═════ EXTRAIT DE PAGE

Olivier De Schutter est « sidéré par les conditions de vie dans un pays qui a tant de richesses »

Le rapporteur spécial des Nations unies sur la pauvreté extrême et les droits de l’homme clôturait vendredi une visite de deux semaines auprès des populations les plus défavorisées du Liban.

Olivier De Schutter est « sidéré par les conditions de vie dans un pays qui a tant de richesses »

Olivier De Schutter, rapporteur spécial des Nations unies sur l’extrême pauvreté et les droits de l’homme, lors de son interview avec « L’Orient-Le Jour ». Photo A.M.H.

Il est allé à la rencontre des plus miséreux à Tripoli, Baalbeck, Bourj Hammoud, Beyrouth, Akkar et dans la Békaa. Ces femmes sans ressources vivant dans des conditions insalubres, ces enfants déscolarisés par manque de moyens, ces personnes handicapées souffrant de discrimination, ces réfugiés syriens et palestiniens interdits d’exercer tant de métiers, ces employées de maison migrantes privées de liberté par le système du parrainage (kafala), ces apatrides qui n’ont accès à rien par manque de papiers, ces populations encore plus appauvries par l’accumulation des crises au Liban, « abandonnées par un État pas encore failli, mais en voie de faillir »...

══════════
═════ DONNÉES EXTRAITES

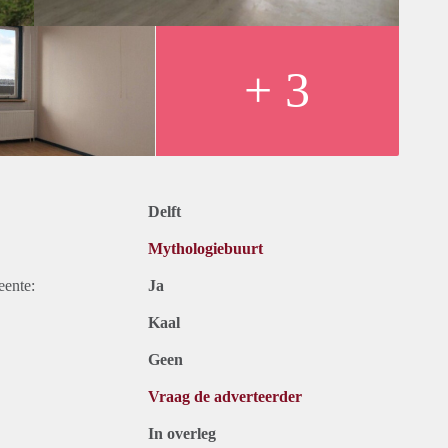
+ 3
Delft
Mythologiebuurt
eente:
Ja
Kaal
Geen
Vraag de adverteerder
In overleg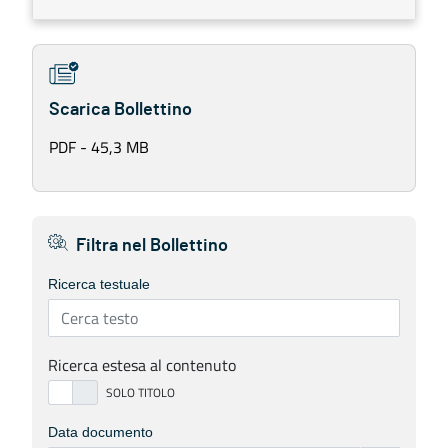
Scarica Bollettino
PDF - 45,3 MB
Filtra nel Bollettino
Ricerca testuale
Ricerca estesa al contenuto
Data documento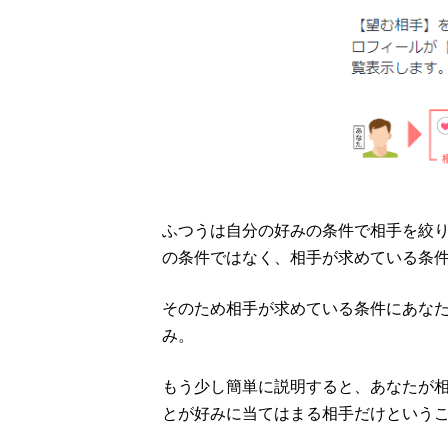
ふつうは自分の好みの条件で相手を絞
の条件ではなく、相手が求めている条
そのため相手が求めている条件にあな
み。
もう少し簡単に説明すると、あなたが
とが好みに当てはまる相手だけという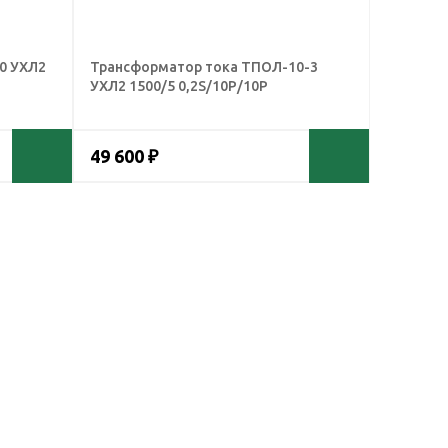
0 УХЛ2
Трансформатор тока ТПОЛ-10-3
УХЛ2 1500/5 0,2S/10Р/10Р
49 600 ₽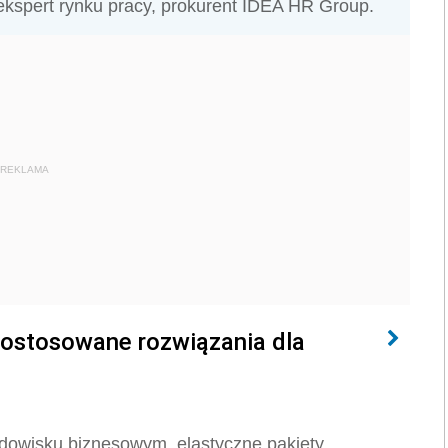
ekspert rynku pracy, prokurent IDEA HR Group.
REKLAMA
Dostosowane rozwiązania dla
odowisku biznesowym, elastyczne pakiety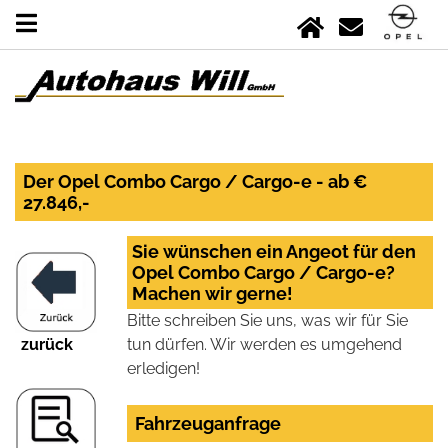
Der Opel Combo Cargo / Cargo-e - ab €
27.846,-
Sie wünschen ein Angeot für den
Opel Combo Cargo / Cargo-e?
Machen wir gerne!
Bitte schreiben Sie uns, was wir für Sie
zurück
tun dürfen. Wir werden es umgehend
erledigen!
Fahrzeuganfrage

══════════

→ **CONSIGNE**
Reprenez l’article sur la visite du rapporteur spécial au Liban, depuis « Le rapporteur spécial » jusqu’à « défavorisées du Liban. », en substituant « dix jours » à « deux semaines ».

→ **CORRIGÉ**
Le rapporteur spécial des Nations unies sur la pauvreté extrême et les droits de l’homme clôturait vendredi une visite de dix jours auprès des populations les plus défavorisées du Liban.